A bone growth stimulator is an external device that sends pulses of electromagnetic frequencies to stimulate the production of the proteins and growth factors needed to heal bones. The bone growth stimulator is about the size of a TV remote and has a wire that goes to a pad shaped to fit over the fracture area. The pad is held in place with a Velcro strap. The device is used for approximately four hours a day until the fracture is healed.
Chronic SCI often leads to long bone fractures of the lower extremities, which are often the result of a “low energy insult,” such as a fall out the chair while wheeling or a failed transfer. When a bone breaks, the body sends out a low-level electrical field that signals the immune system to deliver healing materials to the area of the fracture.
Lower extremity fractures have a significantly higher rate of delayed union for people with SCI, meaning the fracture takes longer to heal or fails to heal if proper care is not taken.

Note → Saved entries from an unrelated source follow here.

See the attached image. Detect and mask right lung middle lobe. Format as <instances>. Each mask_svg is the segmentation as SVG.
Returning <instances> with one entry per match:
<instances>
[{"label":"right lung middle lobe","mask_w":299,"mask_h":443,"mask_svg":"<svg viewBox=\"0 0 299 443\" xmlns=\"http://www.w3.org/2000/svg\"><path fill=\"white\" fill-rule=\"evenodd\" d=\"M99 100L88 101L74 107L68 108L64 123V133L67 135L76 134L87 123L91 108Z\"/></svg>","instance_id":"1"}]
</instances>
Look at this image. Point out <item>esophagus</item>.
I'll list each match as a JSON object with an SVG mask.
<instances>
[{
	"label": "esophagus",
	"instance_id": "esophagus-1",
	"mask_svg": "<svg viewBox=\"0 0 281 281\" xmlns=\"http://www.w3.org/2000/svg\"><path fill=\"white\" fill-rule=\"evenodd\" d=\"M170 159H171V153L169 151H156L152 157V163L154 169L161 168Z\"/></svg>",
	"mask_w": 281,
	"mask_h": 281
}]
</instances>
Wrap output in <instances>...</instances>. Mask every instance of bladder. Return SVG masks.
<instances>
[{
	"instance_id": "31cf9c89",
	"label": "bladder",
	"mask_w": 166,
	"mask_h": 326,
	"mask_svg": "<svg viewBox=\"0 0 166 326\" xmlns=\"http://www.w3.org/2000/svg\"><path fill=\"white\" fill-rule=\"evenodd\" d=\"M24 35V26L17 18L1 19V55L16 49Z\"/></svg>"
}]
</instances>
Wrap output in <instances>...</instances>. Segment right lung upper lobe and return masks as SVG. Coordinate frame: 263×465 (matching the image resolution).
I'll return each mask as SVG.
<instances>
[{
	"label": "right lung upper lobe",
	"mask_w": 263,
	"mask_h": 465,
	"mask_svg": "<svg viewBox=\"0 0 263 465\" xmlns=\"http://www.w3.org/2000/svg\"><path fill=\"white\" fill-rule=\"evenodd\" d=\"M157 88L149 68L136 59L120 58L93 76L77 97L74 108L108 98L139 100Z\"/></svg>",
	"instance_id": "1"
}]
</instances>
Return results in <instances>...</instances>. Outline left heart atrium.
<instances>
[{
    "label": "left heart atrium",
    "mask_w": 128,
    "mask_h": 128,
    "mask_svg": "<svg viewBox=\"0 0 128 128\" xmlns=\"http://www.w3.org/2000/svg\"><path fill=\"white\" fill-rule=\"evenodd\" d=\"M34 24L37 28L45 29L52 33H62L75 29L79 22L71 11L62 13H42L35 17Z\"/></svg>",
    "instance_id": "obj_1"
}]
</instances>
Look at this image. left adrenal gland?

"People with a complete SCI injury loses an average of 28% of the Bone Mineral Density (BMD) in their legs within the first year and a half of their injury. By two years post-injury, BMD decline slows to a loss of 1% a year. After 20 years, the legs of the average person with SCI have lost 46% BMD. This is close to the “fracture breakpoint” of 50% of BMD loss, after which a simple twist or fall is likely to break a bone," Dr Patrick Smith explained.
Bone growth stimulators have been used for the healing of non-union fractures for a very long time and it is covered by Medicare since 1999. Remember that, like many specialists, orthopedists may not have experience in treating people with SCI, so it benefits you to know treatment options.